Throughout the episode, Matt Levine and Katie Greifeld provide insightful analyses into complex financial and corporate structures, blending wit with technical explanations. From the succession plans of a conglomerate giant and strategic moves by hedge fund leaders to the intricate governance of a leading AI company and the political-economic strategies underpinning Medicaid funding, the hosts deliver a comprehensive exploration of each topic.
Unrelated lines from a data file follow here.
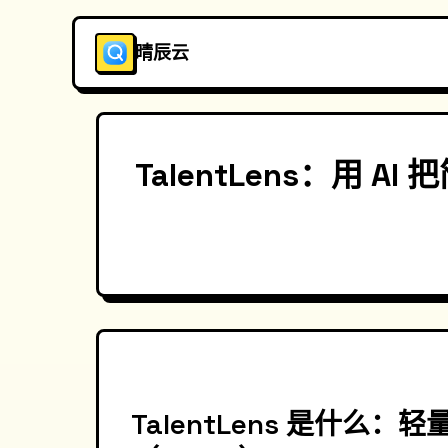
晴辰云
TalentLens：用
TalentLens 是什么：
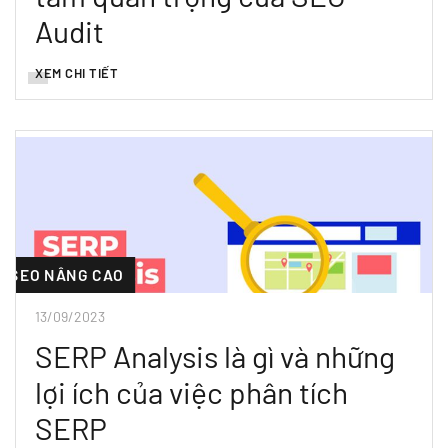
Audit
XEM CHI TIẾT
SEO NÂNG CAO
13/09/2023
SERP Analysis là gì và những
lợi ích của việc phân tích
SERP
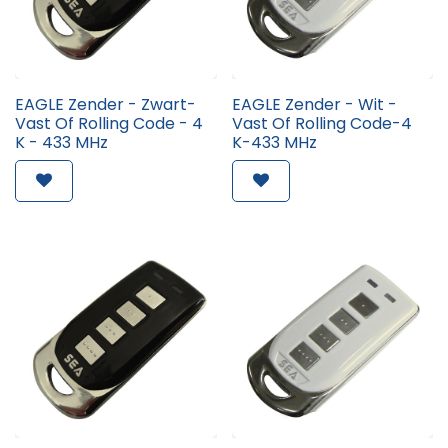
EAGLE Zender - Zwart-
EAGLE Zender - Wit -
Vast Of Rolling Code - 4
Vast Of Rolling Code-4
K - 433 MHz
K-433 MHz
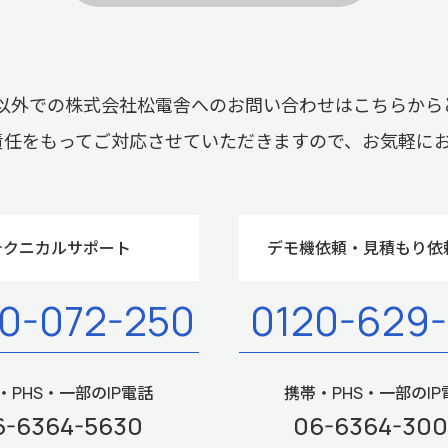
以外での株式会社松電舎へのお問い合わせはこちらから
責任をもってご対応させていただきますので、お気軽に
テクニカルサポート
デモ機依頼・見積もり依
0-072-250
0120-629
・PHS・一部のIP電話
携帯・PHS・一部のIP
6-6364-5630
06-6364-30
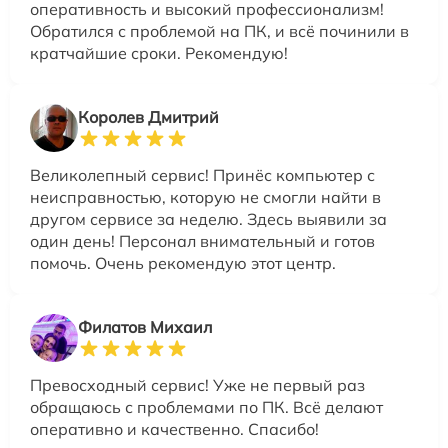
оперативность и высокий профессионализм!
Обратился с проблемой на ПК, и всё починили в
кратчайшие сроки. Рекомендую!
Королев Дмитрий
Великолепный сервис! Принёс компьютер с
неисправностью, которую не смогли найти в
другом сервисе за неделю. Здесь выявили за
один день! Персонал внимательный и готов
помочь. Очень рекомендую этот центр.
Филатов Михаил
Превосходный сервис! Уже не первый раз
обращаюсь с проблемами по ПК. Всё делают
оперативно и качественно. Спасибо!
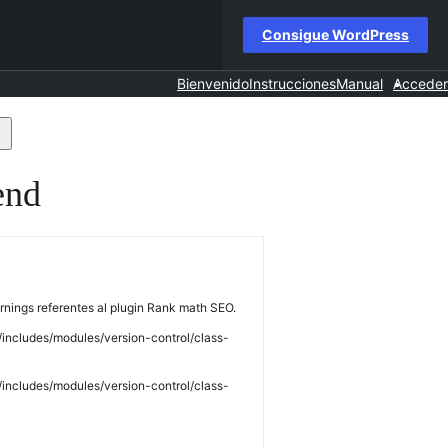
Consigue WordPress
Bienvenido
Instrucciones
Manual
Acceder
uscar
n
end
os
oros
rnings referentes al plugin Rank math SEO.
h/includes/modules/version-control/class-
h/includes/modules/version-control/class-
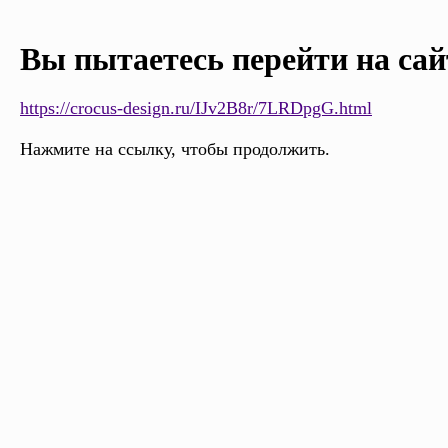
Вы пытаетесь перейти на сай
https://crocus-design.ru/IJv2B8r/7LRDpgG.html
Нажмите на ссылку, чтобы продолжить.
Notable takeaways include the fragility and significance of leadership transitions in large companies, the evolving nature of corporate governance in tech industries, and the persistent challenges in aligning political incentives with effective public service programs.
Notable Quotes:
This summary encapsulates the key discussions and insights from the "A Broad Church: BRK/A, OpenAI, Medicaid" episode, offering listeners a detailed overview of the critical topics covered by Matt Levine and Katie Greifeld.